Je me réveille en sursaut comme à chaque fois que je réussis à m’endormir. Je tourne la tête vers mon horloge, il est presque sept heures. J’ignore quand je me suis assoupie. La lumière est toujours allumée et le contenu de mon classeur est éparpillé sur mon lit et le sol. Je me lève. Je déteste quand le sommeil me surprend de cette manière. Cela ne me repose absolument pas. J’hésite à changer de chemise puis finis par le faire. Je suis peut-être bonne pour une nuit blanche aujourd’hui. Je ramasse mes dossiers et les range. Mon ventre crie famine. Je me rappelle que je n’ai rien mangé depuis les biscuits de Luna la veille.
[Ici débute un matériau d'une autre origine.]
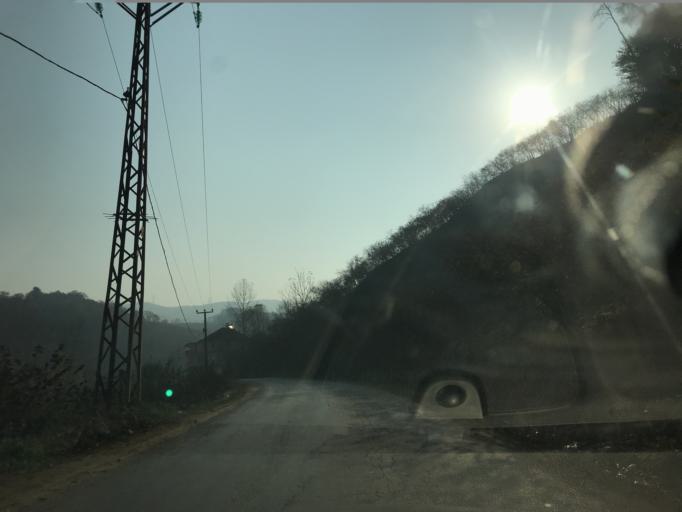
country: TR
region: Duzce
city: Cumayeri
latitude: 40.9084
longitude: 30.9469
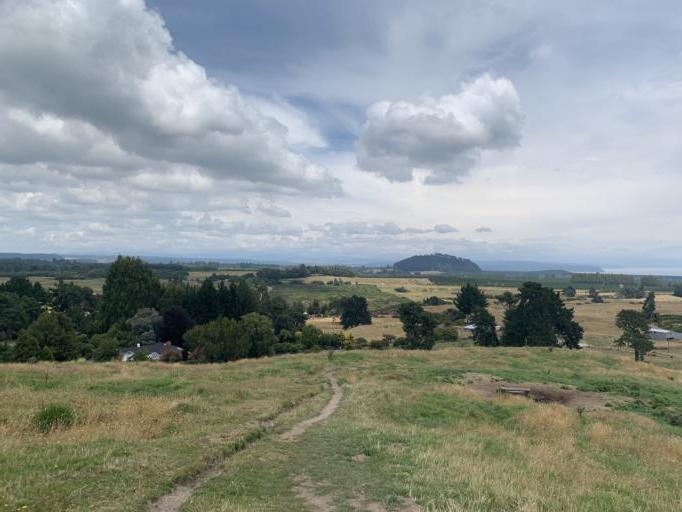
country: NZ
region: Waikato
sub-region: Taupo District
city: Taupo
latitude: -38.7022
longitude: 176.1420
Je sors et frappe chez Isis. Celle-ci m’ouvre. Je remarque qu’elle est déjà habillée. Je lui propose de se doucher, mais elle refuse. Elle semble aller mieux qu’hier.

- Comment te sens-tu ? Tu n’as plus mal ? lui demandé-je.
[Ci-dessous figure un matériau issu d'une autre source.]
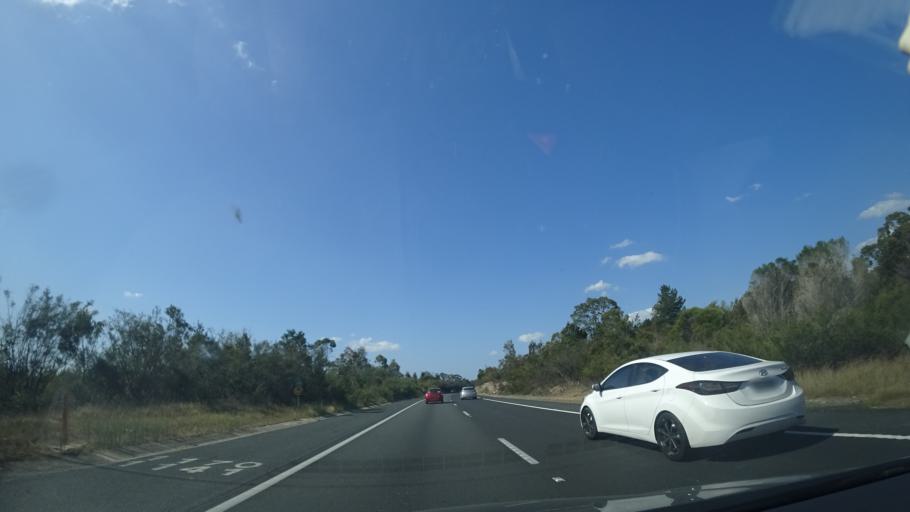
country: AU
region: New South Wales
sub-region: Wingecarribee
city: Colo Vale
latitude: -34.3521
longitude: 150.5447
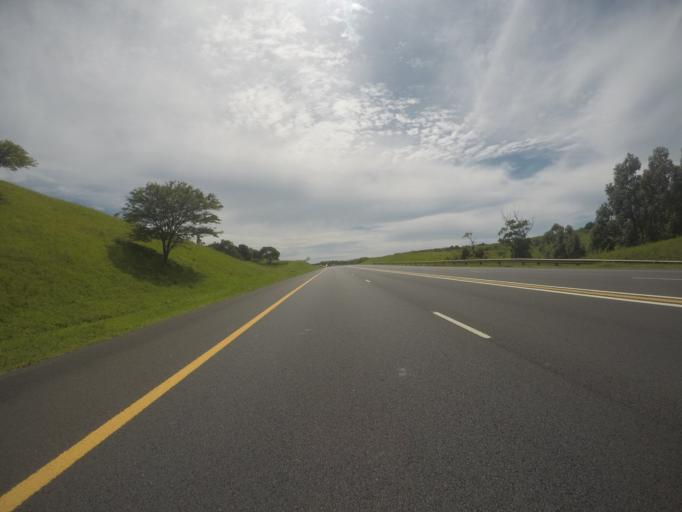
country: ZA
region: KwaZulu-Natal
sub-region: iLembe District Municipality
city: Mandeni
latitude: -29.1664
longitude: 31.5267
- Non, ça va, répond-elle.

Je m’accorde un sourire en soupirant de soulagement.

- Tant mieux. Je vais déjeuner. Tu m’accompagnes ?

Elle hoche la tête. Elle ferme sa porte et se place à mes côtés. Je frappe chez ma sœur lorsque nous passons devant sa chambre. Autant la prévenir que je m’occupe d’Isis ce matin. Le silence me répond. Luna doit être probablement déjà au travail. Alors que je m’apprête à partir, la porte s’ouvre et mon ainée apparait sur le seuil. Je devine à ses cheveux en bataille et ses yeux rouges qu’elle devait être en train de dormir.
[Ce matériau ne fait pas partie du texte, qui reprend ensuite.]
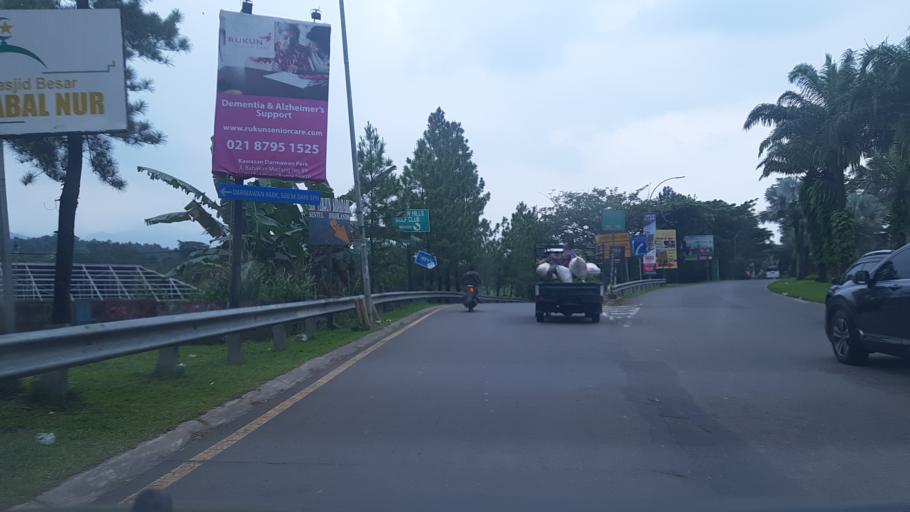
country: ID
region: West Java
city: Bogor
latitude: -6.5713
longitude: 106.8630
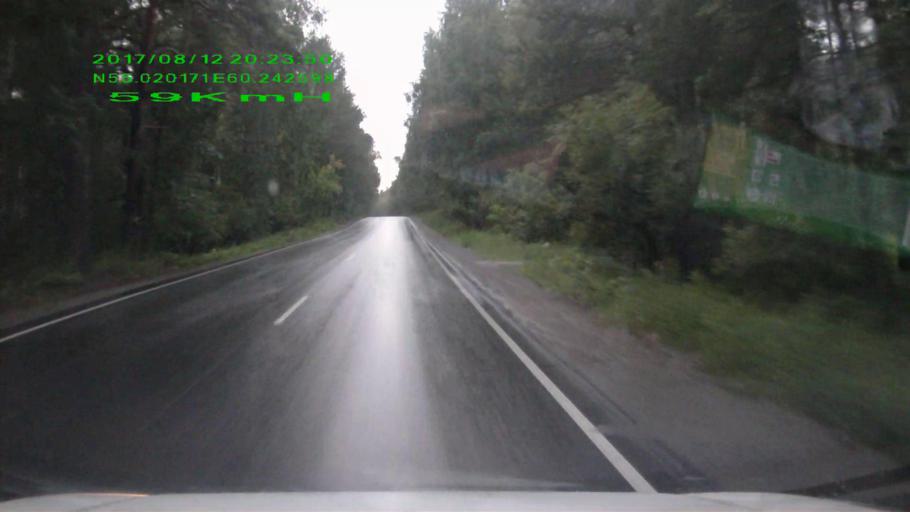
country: RU
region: Chelyabinsk
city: Chebarkul'
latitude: 55.0202
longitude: 60.2421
- Pardon de t’avoir tirée de ton sommeil, m’excusé-je.

- Aucun problème, me rétorque-t-elle en bâillant. Je me suis couchée tard… enfin tôt ce matin. Que me veux-tu ?

- Simplement te prévenir qu’Isis est avec moi.

- Ça marche.

Sa main se place devant sa bouche alors qu’elle est prise d’un nouveau bâillement.

- Désolé, Elly. Allez, à ce soir, moi je retourne au lit.

- À tout à l’heure, Luna.

Un dernier salut et ma sœur referme derrière elle. Nous nous remettons en marche pour prendre notre petit déjeuner.

 

Nous arrivons rapidement au réfectoire. Il y fait encore relativement calme, mais cela ne devrait plus durer. Après m’être servie auprès du cuisinier de la base, je pars en quête d’une place. Je finis par en trouver une dans un coin. Je m’installe et quelques instants plus tard Isis me rejoint. Nous attaquons notre repas en silence. C’est rare que nous mangions ensemble. D’habitude à cette heure-ci, je suis à l’entrainement. Isis dépose sa tartine pour me demander :

- Quel est le programme aujourd’hui ?

Je suis tellement désolée pour elle, mais je n’ai rien à lui donner.

- Je dois préparer la réunion de cet après-midi.

- Ah, je vois, répond-elle presque déçue.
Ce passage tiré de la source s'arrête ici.